彼はその単語を見るや、それまでの無言がウソのように、怒涛のトークを開始しました。『HOME ALONE3』のあらすじを、最初の空港の場面から、30分間くらい、ずーっと話し続けたのです。主人公のアレックスの名前はもちろん、「ヘスさん」という隣人の行動や、さまざまな「罠」の仕組みとその効果について、今、目の前で映画を観ているかのように、具体的に話してくれました。私は「すごーい」とか「へぇ」と合いの手を入れるだけでした。最後は彼、疲れ果てて

「今度、ビデオ貸しますね」

と言ってくれました。さんざんもうネタバレしちゃったのに。

映画をまるまる、全部記憶しちゃうほど夢中になれるたっくん。
彼はトークの途中で

「あ、ごめんなさい。さっき1つ言い忘れたんですけど」

と言って、罠の説明を付け加えたりしてました。

中1のたっくんは単語テストで、100問中正解2問だったんです……という状況で入ってきたのに、中2のときには100問中100問正解、満点を取るというミラクルも見せてくれました。これは一瞬の成長ではなく一年がかりのプロジェクトでした。さらに、かわいいのは、彼は「そのときに勉強したプリント」を、中3の卒業までずっと筆箱に入れていたのです。
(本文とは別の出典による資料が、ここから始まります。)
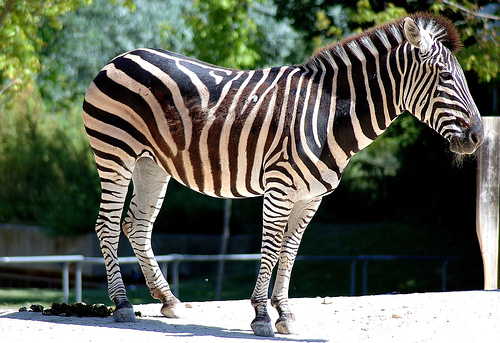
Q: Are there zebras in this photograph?
A: Yes, there is a zebra.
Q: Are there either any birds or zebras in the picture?
A: Yes, there is a zebra.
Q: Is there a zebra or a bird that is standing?
A: Yes, the zebra is standing.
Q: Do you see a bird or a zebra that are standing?
A: Yes, the zebra is standing.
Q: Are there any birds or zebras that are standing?
A: Yes, the zebra is standing.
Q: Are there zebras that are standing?
A: Yes, there is a zebra that is standing.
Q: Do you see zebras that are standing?
A: Yes, there is a zebra that is standing.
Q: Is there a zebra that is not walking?
A: Yes, there is a zebra that is standing.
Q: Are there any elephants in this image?
A: No, there are no elephants.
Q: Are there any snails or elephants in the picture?
A: No, there are no elephants or snails.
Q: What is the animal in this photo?
A: The animal is a zebra.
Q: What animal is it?
A: The animal is a zebra.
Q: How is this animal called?
A: This is a zebra.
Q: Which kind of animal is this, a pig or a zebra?
A: This is a zebra.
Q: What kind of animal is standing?
A: The animal is a zebra.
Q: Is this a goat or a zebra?
A: This is a zebra.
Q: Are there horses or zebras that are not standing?
A: No, there is a zebra but it is standing.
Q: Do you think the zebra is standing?
A: Yes, the zebra is standing.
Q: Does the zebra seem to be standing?
A: Yes, the zebra is standing.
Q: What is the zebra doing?
A: The zebra is standing.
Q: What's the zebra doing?
A: The zebra is standing.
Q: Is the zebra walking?
A: No, the zebra is standing.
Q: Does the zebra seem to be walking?
A: No, the zebra is standing.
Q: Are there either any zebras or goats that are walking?
A: No, there is a zebra but it is standing.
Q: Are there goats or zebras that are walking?
A: No, there is a zebra but it is standing.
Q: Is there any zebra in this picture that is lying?
A: No, there is a zebra but it is standing.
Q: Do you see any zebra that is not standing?
A: No, there is a zebra but it is standing.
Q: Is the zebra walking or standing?
A: The zebra is standing.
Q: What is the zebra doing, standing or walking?
A: The zebra is standing.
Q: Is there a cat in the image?
A: No, there are no cats.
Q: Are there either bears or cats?
A: No, there are no cats or bears.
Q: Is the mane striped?
A: Yes, the mane is striped.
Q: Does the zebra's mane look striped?
A: Yes, the mane is striped.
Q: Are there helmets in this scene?
A: No, there are no helmets.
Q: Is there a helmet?
A: No, there are no helmets.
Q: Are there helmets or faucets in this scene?
A: No, there are no helmets or faucets.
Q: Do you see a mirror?
A: No, there are no mirrors.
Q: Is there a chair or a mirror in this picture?
A: No, there are no mirrors or chairs.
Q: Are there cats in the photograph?
A: No, there are no cats.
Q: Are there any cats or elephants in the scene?
A: No, there are no cats or elephants.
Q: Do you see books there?
A: No, there are no books.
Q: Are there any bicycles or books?
A: No, there are no books or bicycles.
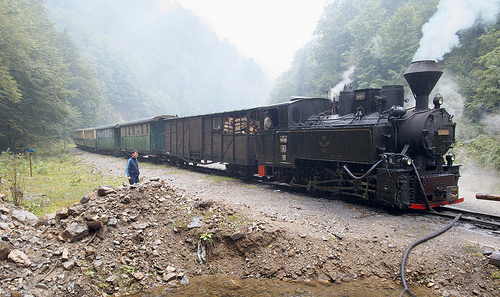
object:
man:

もし面談のとき、しゃべらないたっくんに対し、別の選択肢を取っていたらどうなったでしょう。もう1つの選択はもう取れないのでわかりません。ただ、テキストの『HOME ALONE』のところまで辿り着けて良かったです。

私が無言の相手に話していた20分という長さは、「沈黙されている」と考えると辛いですが、「この人は敵じゃない!」という情報を伝えるのには十分な長さでした。